*Requirement*.
Make an exact copy of the entries, and keep any pictures out of it.

[start]

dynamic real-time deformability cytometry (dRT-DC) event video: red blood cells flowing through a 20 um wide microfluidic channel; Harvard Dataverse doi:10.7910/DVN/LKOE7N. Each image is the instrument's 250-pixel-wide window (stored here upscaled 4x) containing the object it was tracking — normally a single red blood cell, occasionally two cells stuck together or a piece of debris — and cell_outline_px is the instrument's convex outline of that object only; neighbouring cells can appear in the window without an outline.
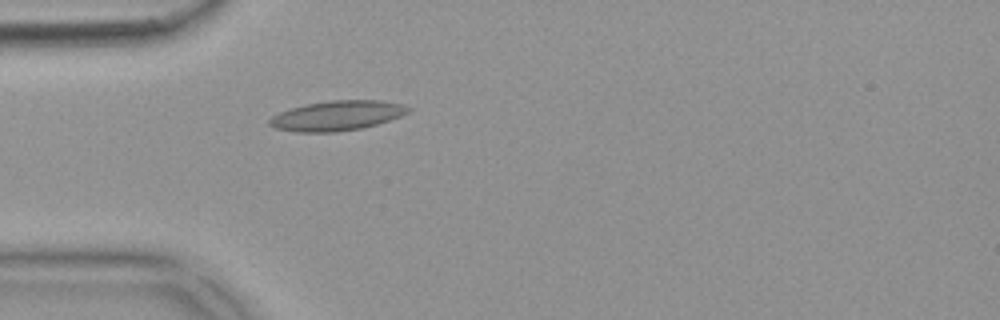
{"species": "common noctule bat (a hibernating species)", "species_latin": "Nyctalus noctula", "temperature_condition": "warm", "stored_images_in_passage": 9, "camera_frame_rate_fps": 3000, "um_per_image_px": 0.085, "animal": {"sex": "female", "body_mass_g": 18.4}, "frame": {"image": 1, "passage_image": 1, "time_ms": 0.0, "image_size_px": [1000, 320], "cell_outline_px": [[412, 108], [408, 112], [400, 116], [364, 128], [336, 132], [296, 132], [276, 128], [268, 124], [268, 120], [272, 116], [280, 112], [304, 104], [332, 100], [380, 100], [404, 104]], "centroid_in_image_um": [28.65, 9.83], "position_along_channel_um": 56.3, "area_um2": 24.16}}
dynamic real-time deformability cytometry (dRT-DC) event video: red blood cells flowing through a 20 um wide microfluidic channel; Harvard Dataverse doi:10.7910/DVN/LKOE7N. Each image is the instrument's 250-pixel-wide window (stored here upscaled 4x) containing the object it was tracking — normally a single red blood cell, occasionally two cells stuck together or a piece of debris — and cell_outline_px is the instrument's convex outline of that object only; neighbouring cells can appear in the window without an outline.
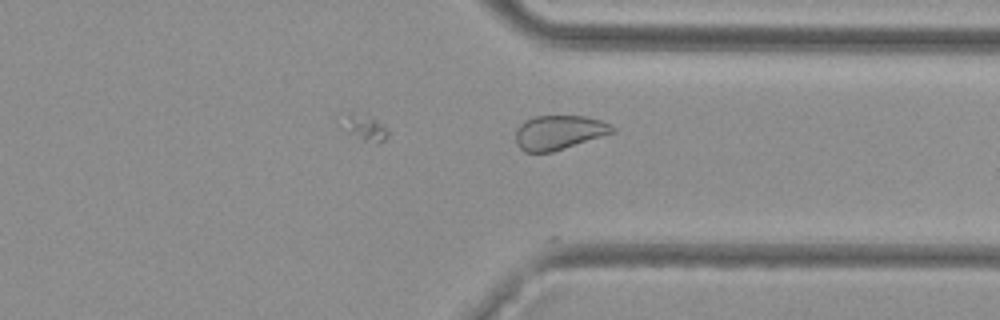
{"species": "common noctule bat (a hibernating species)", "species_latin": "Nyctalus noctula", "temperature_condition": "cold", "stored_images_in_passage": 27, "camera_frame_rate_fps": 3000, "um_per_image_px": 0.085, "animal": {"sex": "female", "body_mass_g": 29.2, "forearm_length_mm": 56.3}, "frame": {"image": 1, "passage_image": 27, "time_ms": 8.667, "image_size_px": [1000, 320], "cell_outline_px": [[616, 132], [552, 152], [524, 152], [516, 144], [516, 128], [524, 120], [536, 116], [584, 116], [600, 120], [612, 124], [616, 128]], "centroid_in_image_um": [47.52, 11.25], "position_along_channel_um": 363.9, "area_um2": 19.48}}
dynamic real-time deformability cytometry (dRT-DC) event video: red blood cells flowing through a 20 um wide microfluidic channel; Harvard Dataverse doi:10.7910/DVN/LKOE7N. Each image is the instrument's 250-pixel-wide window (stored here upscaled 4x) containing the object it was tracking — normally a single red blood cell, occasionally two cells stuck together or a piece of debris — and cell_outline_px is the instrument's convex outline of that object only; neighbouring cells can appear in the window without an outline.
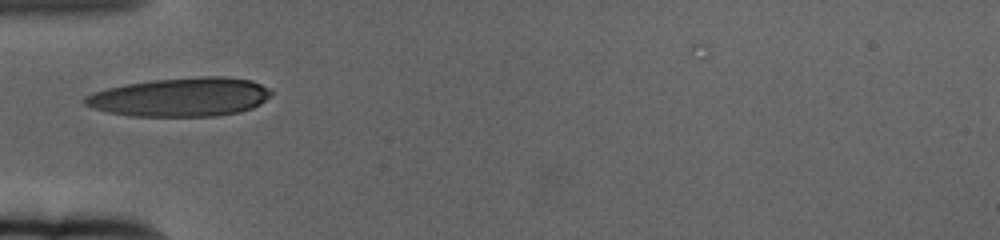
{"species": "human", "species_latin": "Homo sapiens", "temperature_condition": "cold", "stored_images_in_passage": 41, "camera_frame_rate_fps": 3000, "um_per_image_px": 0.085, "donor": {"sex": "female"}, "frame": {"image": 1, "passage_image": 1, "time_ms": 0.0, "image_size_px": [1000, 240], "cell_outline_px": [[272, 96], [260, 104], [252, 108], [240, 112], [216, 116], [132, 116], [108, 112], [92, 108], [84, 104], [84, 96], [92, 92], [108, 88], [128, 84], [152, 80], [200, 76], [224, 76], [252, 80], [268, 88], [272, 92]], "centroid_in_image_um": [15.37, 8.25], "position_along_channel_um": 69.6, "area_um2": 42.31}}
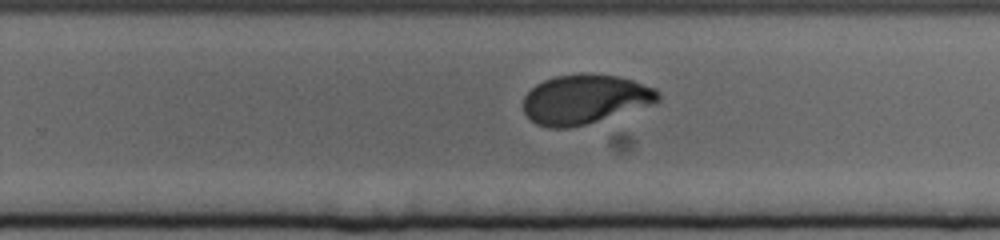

[end]

*Final result*.
dynamic real-time deformability cytometry (dRT-DC) event video: red blood cells flowing through a 20 um wide microfluidic channel; Harvard Dataverse doi:10.7910/DVN/LKOE7N. Each image is the instrument's 250-pixel-wide window (stored here upscaled 4x) containing the object it was tracking — normally a single red blood cell, occasionally two cells stuck together or a piece of debris — and cell_outline_px is the instrument's convex outline of that object only; neighbouring cells can appear in the window without an outline.
{"species": "common noctule bat (a hibernating species)", "species_latin": "Nyctalus noctula", "temperature_condition": "warm", "stored_images_in_passage": 9, "camera_frame_rate_fps": 3000, "um_per_image_px": 0.085, "animal": {"sex": "female", "body_mass_g": 18.4}, "frame": {"image": 1, "passage_image": 1, "time_ms": 0.0, "image_size_px": [1000, 320], "cell_outline_px": [[412, 108], [408, 112], [400, 116], [364, 128], [336, 132], [296, 132], [276, 128], [268, 124], [268, 120], [272, 116], [280, 112], [304, 104], [332, 100], [380, 100], [404, 104]], "centroid_in_image_um": [28.65, 9.83], "position_along_channel_um": 56.3, "area_um2": 24.16}}
dynamic real-time deformability cytometry (dRT-DC) event video: red blood cells flowing through a 20 um wide microfluidic channel; Harvard Dataverse doi:10.7910/DVN/LKOE7N. Each image is the instrument's 250-pixel-wide window (stored here upscaled 4x) containing the object it was tracking — normally a single red blood cell, occasionally two cells stuck together or a piece of debris — and cell_outline_px is the instrument's convex outline of that object only; neighbouring cells can appear in the window without an outline.
{"species": "common noctule bat (a hibernating species)", "species_latin": "Nyctalus noctula", "temperature_condition": "cold", "stored_images_in_passage": 27, "camera_frame_rate_fps": 3000, "um_per_image_px": 0.085, "animal": {"sex": "female", "body_mass_g": 29.2, "forearm_length_mm": 56.3}, "frame": {"image": 1, "passage_image": 27, "time_ms": 8.667, "image_size_px": [1000, 320], "cell_outline_px": [[616, 132], [552, 152], [524, 152], [516, 144], [516, 128], [524, 120], [536, 116], [584, 116], [600, 120], [612, 124], [616, 128]], "centroid_in_image_um": [47.52, 11.25], "position_along_channel_um": 363.9, "area_um2": 19.48}}
dynamic real-time deformability cytometry (dRT-DC) event video: red blood cells flowing through a 20 um wide microfluidic channel; Harvard Dataverse doi:10.7910/DVN/LKOE7N. Each image is the instrument's 250-pixel-wide window (stored here upscaled 4x) containing the object it was tracking — normally a single red blood cell, occasionally two cells stuck together or a piece of debris — and cell_outline_px is the instrument's convex outline of that object only; neighbouring cells can appear in the window without an outline.
{"species": "human", "species_latin": "Homo sapiens", "temperature_condition": "cold", "stored_images_in_passage": 41, "camera_frame_rate_fps": 3000, "um_per_image_px": 0.085, "donor": {"sex": "female"}, "frame": {"image": 1, "passage_image": 1, "time_ms": 0.0, "image_size_px": [1000, 240], "cell_outline_px": [[272, 96], [260, 104], [252, 108], [240, 112], [216, 116], [132, 116], [108, 112], [92, 108], [84, 104], [84, 96], [92, 92], [108, 88], [128, 84], [152, 80], [200, 76], [224, 76], [252, 80], [268, 88], [272, 92]], "centroid_in_image_um": [15.37, 8.25], "position_along_channel_um": 69.6, "area_um2": 42.31}}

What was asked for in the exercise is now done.